## [Source passage]
I tried optimizing the palindrome check i.e to find odd palindrome's. Since the first digit should be odd number, i focused on that part. Here's the code below with the assumptions its greater than 1 digit.

def next_odd_palindrome(n):
  """to check the next odd palindrome number"""
  if n%2==0:
    n=n-1
  while True:
    n=n+2
    s = str(n)
    if int(s[0])%2==0:
      n = int(str(int(s[0])+1)+ s[1:])
      s = str(n)
    if s==s[::-1]:
      return n

let me know if anything wrong.

There are quite a few optimizations you could do:

• Like user2357.. suggested in the comments, test palindromeness first, and then check if the number is prime, since prime check is more expensive.
• You don't need to check even number divisibility once you check is the number is divisible by 2. So you can change it to [2] + range(3, int(n**0.5) + 1, 2) to check only odd numbers after 2. (Also you need to do sqrt + 1 like I mentioned in the comments)
• You should use () instead of []. [] generates the entire list of factors first and only then checks for any. If you use (), it creates a generator, so it stops as soon as a True value is found without calculating the entire list.
• You should also use xrange instead of range for the same reason (xrange gives a generator, range gives a list)
• You can use the Sieve of Eratosthenes algorithm to significantly reduce the time taken for prime number check.
• You can also see if the palindrome check can be made faster. You can actually skip a whole lot of numbers instead of doing just + 1 each time.

Here is a version with most of these optimizations except the last two:

def next_higher(n):
    if n % 2 == 0:
        n = n - 1
    while True:
        n = n + 2
        s = str(n)
        if s == s[::-1]:
            if not any((n % i == 0 for i in xrange(3, int(n**0.5) + 1, 2))):
                return n

This should be pretty fast for your needs I believe. But you can do the last 2 optimizations to make it much more faster if you want.

Just for the fun of it, I implemented all optimizations by Hari Shankar and Abhishek Bansal.

It first finds the higher odd length palindrome, then increment the palindrome in a way that keeps its palindromity. Then checks each number using prime numbers calculated by Sieve method in the beginning.

This can process up to n=10^14 (can be higher if you increase the CACHE size) under 1 second in my computer =D

primes = []
CACHE = int(10**7) # Cache size for Sieve

# Custom class for immediate printing of output
import sys
class Unbuf:
    def __init__(self,stream):
        self.stream = stream

    def write(self,data):
        self.stream.write(data)
        self.stream.flush()
sys.stdout = Unbuf(sys.stdout)

## [Gathered data entries]

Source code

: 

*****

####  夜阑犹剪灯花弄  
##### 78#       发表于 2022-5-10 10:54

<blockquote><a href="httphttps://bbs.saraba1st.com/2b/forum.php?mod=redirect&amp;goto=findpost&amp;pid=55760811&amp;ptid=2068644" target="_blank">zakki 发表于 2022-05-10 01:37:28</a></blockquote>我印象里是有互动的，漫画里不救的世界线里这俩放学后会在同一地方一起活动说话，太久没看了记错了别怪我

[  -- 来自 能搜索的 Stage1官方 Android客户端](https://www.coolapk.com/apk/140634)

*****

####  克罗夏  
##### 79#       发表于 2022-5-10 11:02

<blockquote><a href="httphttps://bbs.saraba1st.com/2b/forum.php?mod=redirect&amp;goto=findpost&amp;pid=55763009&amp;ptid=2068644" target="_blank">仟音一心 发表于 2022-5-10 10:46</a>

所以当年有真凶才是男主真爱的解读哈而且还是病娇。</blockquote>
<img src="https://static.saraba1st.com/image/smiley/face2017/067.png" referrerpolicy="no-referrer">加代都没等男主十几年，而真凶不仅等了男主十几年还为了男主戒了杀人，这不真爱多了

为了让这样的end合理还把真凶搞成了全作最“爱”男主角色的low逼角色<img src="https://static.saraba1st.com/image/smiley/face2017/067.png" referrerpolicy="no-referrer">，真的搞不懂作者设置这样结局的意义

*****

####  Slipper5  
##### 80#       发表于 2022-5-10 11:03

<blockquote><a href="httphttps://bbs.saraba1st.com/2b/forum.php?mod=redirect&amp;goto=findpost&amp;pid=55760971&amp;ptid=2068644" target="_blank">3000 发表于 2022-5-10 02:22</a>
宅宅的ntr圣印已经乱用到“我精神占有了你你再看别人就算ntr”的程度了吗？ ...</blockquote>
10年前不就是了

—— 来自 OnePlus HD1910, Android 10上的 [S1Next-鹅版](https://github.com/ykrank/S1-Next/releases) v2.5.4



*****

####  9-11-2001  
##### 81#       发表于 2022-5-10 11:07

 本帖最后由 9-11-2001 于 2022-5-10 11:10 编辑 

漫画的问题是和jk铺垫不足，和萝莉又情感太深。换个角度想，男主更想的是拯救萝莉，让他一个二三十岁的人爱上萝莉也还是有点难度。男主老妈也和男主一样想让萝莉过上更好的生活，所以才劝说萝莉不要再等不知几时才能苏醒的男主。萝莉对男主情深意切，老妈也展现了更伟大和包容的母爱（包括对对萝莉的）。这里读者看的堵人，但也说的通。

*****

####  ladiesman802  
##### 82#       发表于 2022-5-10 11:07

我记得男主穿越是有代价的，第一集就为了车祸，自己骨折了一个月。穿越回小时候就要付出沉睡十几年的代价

## [Tasks to perform]
a. According to the palindrome thread, what happens when () is used instead of []?
b. Translate this sentence from the palindrome thread into Spanish: "You can use the Sieve of Eratosthenes algorithm to significantly reduce the time taken for prime number check."
c. Write out everything from "I tried optimizing" down to "n = int(str(int(s[0])+1)+ s[1:])" in the palindrome thread, substituting "numeral" for "digit".

## [Task solutions]
a. It creates a generator, so it stops as soon as a True value is found without calculating the entire list.

b. Puedes usar el algoritmo de la criba de Eratóstenes para reducir significativamente el tiempo que lleva la comprobación de números primos.

c.
I tried optimizing the palindrome check i.e to find odd palindrome's. Since the first numeral should be odd number, i focused on that part. Here's the code below with the assumptions its greater than 1 numeral.

def next_odd_palindrome(n):
  """to check the next odd palindrome number"""
  if n%2==0:
    n=n-1
  while True:
    n=n+2
    s = str(n)
    if int(s[0])%2==0:
      n = int(str(int(s[0])+1)+ s[1:])